Introducing the guidelines, which explain ten "ethical principles" for ministers, imams, and other faith leaders, Julian Bond, director of the Forum, emphasised that they were "pastoral rather than theological". Heather Al-Yousuf, a family specialist in the Forum, and part of the Interfaith Marriage Network, said: "Whatever our theology . . . these relationships are happening. . . When presented by people whose lives are being severely damaged by bad advice and harmful interventions, at a crisis point in their lives, we have to think in terms of the best of our traditions and somehow bring those to bear. . . Caring for people is the ethical bottom line."

The 2001 Census indicated that there were just over 21,000 households in England and Wales with an interfaith marriage. The Forum believes the number to be now much higher. Dr Hasan, an imam and former lecturer in science, engineering, and astronomy, estimated that, out of 100 marriages he had conducted, "about 20-25 per cent involved somebody from another faith."

Toufik Kacimi, president of the Christian Muslim Forum, and CEO of Muslim Welfare House, one of two mosques near Finsbury Park, said that the need for the guidelines was "increasingly there".

Despite the initial focus on pastoral matters, the discussion quickly turned to theology and questions of gender, perhaps foreshadowed by the comment by Rosalind Birtwistle, an Anglican in an interfaith marriage, that: "Faith has a way of somehow bubbling up and presenting itself."

The General Bishop of the Coptic Orthodox Church in the United Kingdom, Bishop Angaelos, said that he hoped that, "in the euphoria of this gathering", it would not be forgotten that "there is a very fluid movement when it is a Christian woman being married to a Muslim man, but not so much the other way."

Mrs Al-Yousuf suggested that "the context of power is important when talking about interfaith marriage," and that "tolerance of individual independence and autonomy" was "something that maybe we can share with the rest of the world".

Mrs Siddique, director of the Islamic Society of Britain, said: "It is standard that what people would say to us is that it is OK for a man to marry a woman who is not a Muslim, but it is not the other way around. . . I do not think we would have been mature enough to bring Muslims together to go beyond that one-liner."

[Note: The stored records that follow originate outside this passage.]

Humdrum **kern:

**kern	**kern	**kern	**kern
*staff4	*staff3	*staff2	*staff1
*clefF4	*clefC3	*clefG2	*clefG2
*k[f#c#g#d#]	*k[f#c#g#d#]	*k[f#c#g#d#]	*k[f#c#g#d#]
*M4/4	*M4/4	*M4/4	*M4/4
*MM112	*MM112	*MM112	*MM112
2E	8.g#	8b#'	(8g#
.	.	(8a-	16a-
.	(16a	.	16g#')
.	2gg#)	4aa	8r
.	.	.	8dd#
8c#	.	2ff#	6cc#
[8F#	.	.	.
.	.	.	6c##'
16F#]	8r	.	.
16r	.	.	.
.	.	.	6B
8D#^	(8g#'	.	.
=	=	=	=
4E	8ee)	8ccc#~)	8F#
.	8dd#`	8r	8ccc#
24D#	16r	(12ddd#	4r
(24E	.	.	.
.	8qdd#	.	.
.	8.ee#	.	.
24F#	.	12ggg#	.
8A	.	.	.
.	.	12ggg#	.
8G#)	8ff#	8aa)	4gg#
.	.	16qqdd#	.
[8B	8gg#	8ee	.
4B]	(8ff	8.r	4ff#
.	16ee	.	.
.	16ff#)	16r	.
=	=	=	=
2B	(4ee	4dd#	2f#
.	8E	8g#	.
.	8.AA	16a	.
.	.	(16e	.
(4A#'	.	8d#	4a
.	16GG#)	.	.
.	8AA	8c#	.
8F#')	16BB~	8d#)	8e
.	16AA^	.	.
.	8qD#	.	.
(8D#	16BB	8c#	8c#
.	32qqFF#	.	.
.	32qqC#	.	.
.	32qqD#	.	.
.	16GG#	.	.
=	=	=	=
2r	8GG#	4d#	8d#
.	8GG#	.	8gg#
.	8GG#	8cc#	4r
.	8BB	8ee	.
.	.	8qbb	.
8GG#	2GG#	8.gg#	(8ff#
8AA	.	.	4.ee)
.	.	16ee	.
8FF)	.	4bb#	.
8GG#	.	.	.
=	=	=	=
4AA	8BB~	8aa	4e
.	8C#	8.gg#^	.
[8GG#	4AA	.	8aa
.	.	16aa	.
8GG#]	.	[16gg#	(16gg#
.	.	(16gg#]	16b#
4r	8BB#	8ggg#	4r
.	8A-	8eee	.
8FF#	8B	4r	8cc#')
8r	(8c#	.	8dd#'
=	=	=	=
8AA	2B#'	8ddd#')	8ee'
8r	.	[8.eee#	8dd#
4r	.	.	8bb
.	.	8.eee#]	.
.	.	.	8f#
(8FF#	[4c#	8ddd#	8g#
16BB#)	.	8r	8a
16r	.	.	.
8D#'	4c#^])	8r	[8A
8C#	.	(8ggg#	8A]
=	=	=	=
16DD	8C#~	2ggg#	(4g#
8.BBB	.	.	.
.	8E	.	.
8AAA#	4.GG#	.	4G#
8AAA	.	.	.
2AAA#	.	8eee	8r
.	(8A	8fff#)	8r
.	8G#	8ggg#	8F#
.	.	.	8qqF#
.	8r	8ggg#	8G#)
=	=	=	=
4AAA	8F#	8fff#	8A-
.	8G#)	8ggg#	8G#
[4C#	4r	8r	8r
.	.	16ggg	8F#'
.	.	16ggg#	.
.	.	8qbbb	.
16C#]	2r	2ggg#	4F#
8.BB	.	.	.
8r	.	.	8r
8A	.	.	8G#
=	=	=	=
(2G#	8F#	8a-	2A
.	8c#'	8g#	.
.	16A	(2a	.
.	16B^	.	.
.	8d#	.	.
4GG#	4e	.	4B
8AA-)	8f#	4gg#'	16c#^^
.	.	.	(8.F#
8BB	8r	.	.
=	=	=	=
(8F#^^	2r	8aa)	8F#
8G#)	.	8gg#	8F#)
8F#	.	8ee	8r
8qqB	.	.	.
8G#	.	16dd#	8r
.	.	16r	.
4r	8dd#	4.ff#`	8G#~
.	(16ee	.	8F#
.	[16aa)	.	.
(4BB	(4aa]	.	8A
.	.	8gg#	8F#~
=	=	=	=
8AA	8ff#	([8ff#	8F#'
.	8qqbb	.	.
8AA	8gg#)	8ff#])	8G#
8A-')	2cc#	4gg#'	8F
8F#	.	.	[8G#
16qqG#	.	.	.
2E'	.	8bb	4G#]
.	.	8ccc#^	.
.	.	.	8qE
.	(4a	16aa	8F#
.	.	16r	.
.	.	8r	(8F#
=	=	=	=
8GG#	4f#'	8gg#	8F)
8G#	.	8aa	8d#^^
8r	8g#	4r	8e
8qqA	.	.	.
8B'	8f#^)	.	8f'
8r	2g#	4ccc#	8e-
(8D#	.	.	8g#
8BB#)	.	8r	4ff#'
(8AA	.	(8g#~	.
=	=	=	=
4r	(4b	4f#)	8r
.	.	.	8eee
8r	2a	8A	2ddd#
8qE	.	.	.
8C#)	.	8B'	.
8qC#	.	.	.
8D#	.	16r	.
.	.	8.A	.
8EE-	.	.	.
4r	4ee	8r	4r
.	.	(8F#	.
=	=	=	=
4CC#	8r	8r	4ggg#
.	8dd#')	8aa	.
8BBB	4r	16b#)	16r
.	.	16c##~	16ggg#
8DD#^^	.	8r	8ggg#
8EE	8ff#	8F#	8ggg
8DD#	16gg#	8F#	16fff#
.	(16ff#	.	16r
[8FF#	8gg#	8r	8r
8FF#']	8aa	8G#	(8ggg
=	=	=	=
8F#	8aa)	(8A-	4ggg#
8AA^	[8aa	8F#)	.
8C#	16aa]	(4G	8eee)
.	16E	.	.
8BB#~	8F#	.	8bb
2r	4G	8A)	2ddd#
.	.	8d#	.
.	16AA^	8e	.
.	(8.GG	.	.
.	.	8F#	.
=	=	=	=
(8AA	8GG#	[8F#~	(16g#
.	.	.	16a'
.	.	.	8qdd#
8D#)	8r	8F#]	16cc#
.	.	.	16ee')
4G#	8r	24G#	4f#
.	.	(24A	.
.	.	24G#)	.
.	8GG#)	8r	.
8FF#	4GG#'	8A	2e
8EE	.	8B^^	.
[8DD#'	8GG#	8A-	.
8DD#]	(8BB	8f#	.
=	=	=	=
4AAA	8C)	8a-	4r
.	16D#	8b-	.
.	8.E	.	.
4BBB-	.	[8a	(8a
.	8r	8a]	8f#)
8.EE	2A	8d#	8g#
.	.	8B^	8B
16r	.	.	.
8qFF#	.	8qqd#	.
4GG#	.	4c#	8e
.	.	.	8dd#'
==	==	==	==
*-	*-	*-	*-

Amra Bone, a member of the Birmingham Central Mosque's sharia tribunal, who provides advice to couples on interfaith marriages, gave examples of the challenges they faced. The guidelines include case studies of couples that illustrate these, as well as examples of successful unions. She spoke of a "minority opinion" among Muslims that the same guidance applies to both women and men, citing a fatwa by Hassan al-Turabi, a religious and Islamist political leader in Sudan.

Dr Hasan said that the "overwhelming view, perhaps 99 per cent", was that Muslim women could not marry outside the faith, but said that "intense discussions" were going on, and pointed to a fatwa issued by leading theologians stating that women who converted to Islam could remain married to a non-Muslim.

By the end of the day, Humera Khan, a founder member of the An-Nisa Society, an organisation managed by women working for Muslim families' welfare, was feeling "quite beleaguered as a Muslim today".

She argued: "The Muslim community is in a crisis. We cannot expect things to be logical, as pastoral services in the Christian community may be. . . Not enough has been said about what is constructive in the community. Muslims are doing many, many good things."

Akeela Ahmed, a Muslim family specialist in the Forum, concluded: "There are so many good things about the Muslim community, and one is that we are able to talk about [the guidelines] today, when perhaps ten years ago we might not have been able to."